Приведенный текст:
Однако нужны были еще подписи двух свидетелей. Проблема щекотливая, но Вильгельм II решил ее, как он сам считал, весьма ловко, хотя на всякий случай Бюлову этим не похвастался; он просто-напросто велел пригласить посла фон Чирски из своей свиты, а царь избрал для той же цели адмирала Бирилева, и, когда они оба вошли, кайзер прикрыл рукой текст договора и предложил свидетелям поставить свои подписи на свободном месте под строками документа. Чирски повиновался без малейших колебаний; русский же адмирал вопросительно взглянул на царя и, только когда Николай II кивнул, расписался тоже.

* * *

Когда ночью того же дня Бюлову вручили депешу, он глазам своим не поверил — это был вовсе не первоначальный вариант договора. Император, конечно же, его «улучшил», да так, что на этот раз у канцлера холодок пробежал по спине. Чего стоит уже первый и главный пункт! «В случае нападения на одну из двух империй какой-либо европейской державы союзник обязуется оказать в Европе помощь всеми имеющимися в его распоряжении вооруженными силами...»

Здесь даже дважды подчеркнуто, что договор распространяется лишь на европейский регион! Будь все сформулировано более общо — а именно так оно и было в первоначальном проекте! — то в худшем случае это можно было бы истолковать, ну, скажем, как обязательство по совместной защите общих интересов на Дальнем Востоке, окажись они под угрозой, а это что же такое? Любой дурак поймет, что договор направлен исключительно и только против Франции! Может ли Германии угрожать Австрия? Или северные страны? При этом у России именно с Францией есть более давний договор! Но этого, разумеется, его величество не изволит принимать во внимание!

Бюлов отер платком пот со лба.

Но и это еще не все: четвертый и последний пункт обязывает Россию попытаться вовлечь в новый альянс еще и саму Францию. Наивность, граничащая с провокацией, и прежде всего в Лондоне над этим не преминут посмеяться!

Этот безумец и в самом деле полагает, будто он один способен управлять всем миром. Да и почему бы ему так не полагать, коль скоро он верит в то, что является исполнителем воли Божьей?

Нет, возмущаться бесполезно.

И потому Бюлов берет перо и пишет на имя императора письмо с просьбой об... отставке.

* * *

Через день после того, как рейхсканцлер подал свое прошение об отставке, он незамедлительно получает ответ от своего властелина:

«Милый Бюлов,
полагаю, вы избавите меня от необходимости описывать вам мое душевное состояние. Так, даже не приводя подобающего и сколько-нибудь убедительного довода, поступает со мною мой друг, лучший, ближайший из всех, какие только есть у меня в целом мире; этим он нанес мне удар столь ужасный, что я совершенно убит и не без основания опасаюсь впасть в тяжелое нервное расстройство.

Исходные строки:
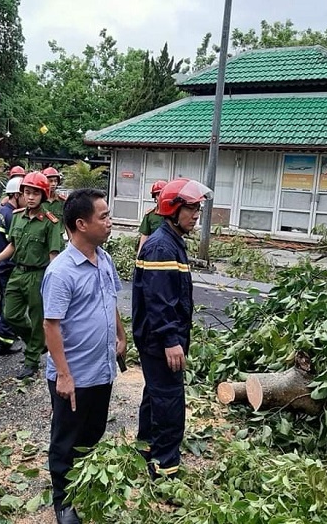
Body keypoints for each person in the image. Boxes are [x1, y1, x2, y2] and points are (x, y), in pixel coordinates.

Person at [42, 188, 127, 524]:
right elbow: (51, 326)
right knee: (66, 440)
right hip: (73, 375)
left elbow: (111, 299)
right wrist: (63, 374)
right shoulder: (61, 272)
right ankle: (64, 503)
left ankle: (85, 485)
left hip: (101, 370)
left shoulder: (103, 258)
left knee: (92, 434)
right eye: (103, 216)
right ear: (81, 223)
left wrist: (121, 334)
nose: (110, 222)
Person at [132, 178, 211, 479]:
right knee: (169, 402)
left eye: (197, 210)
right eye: (190, 208)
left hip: (160, 338)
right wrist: (170, 339)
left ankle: (146, 447)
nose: (195, 215)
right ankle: (166, 469)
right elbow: (159, 300)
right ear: (172, 209)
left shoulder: (170, 242)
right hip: (159, 339)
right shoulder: (162, 247)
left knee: (155, 395)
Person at [0, 172, 62, 379]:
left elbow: (54, 255)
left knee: (37, 320)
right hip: (17, 273)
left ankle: (31, 360)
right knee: (10, 314)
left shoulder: (51, 222)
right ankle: (37, 342)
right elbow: (12, 245)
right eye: (27, 192)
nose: (31, 197)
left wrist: (54, 282)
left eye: (36, 193)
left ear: (43, 195)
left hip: (38, 275)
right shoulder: (17, 216)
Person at [0, 176, 24, 356]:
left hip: (0, 265)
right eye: (25, 194)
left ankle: (9, 334)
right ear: (17, 195)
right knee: (11, 305)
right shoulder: (12, 216)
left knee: (5, 302)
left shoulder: (1, 212)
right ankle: (4, 342)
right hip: (8, 266)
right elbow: (15, 245)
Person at [138, 180, 167, 254]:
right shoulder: (150, 215)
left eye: (162, 194)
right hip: (153, 251)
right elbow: (145, 236)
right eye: (158, 195)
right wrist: (140, 254)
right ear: (155, 197)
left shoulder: (173, 215)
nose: (160, 197)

Ваши задания:
1. Выведите из приведенного текста дословный фрагмент, начиная со слов «Этот безумец и» и продолжая до слов «исполнителем воли Божьей?» включительно.
2. Согласуются ли с приведенным текстом утверждения ниже? Для каждого ответьте «да» или «нет» и приведите решающие слова текста в точной цитате.
(a) Свидетелем с русской стороны был адмирал Бирилев.
(b) Депешу Бюлову вручили утром следующего дня.
(c) Четвертый пункт договора обязывает Россию попытаться вовлечь в новый альянс Англию.
3. Кратко ответьте на вопросы по приведенному тексту, пометив ответы так же, как вопросы:
(a) Кого кайзер велел пригласить свидетелем из своей свиты?
(b) О чем Бюлов просит в письме на имя императора?
(c) Когда рейхсканцлер получил ответ на свое прошение?

Ответы по заданиям:
1.
Этот безумец и в самом деле полагает, будто он один способен управлять всем миром. Да и почему бы ему так не полагать, коль скоро он верит в то, что является исполнителем воли Божьей?

2.
(a) Да: «а царь избрал для той же цели адмирала Бирилева».
(b) Нет: «Когда ночью того же дня Бюлову вручили депешу».
(c) Нет: «четвертый и последний пункт обязывает Россию попытаться вовлечь в новый альянс еще и саму Францию».

3.
(a) Посла фон Чирски.
(b) Об отставке.
(c) Через день после того, как подал прошение об отставке.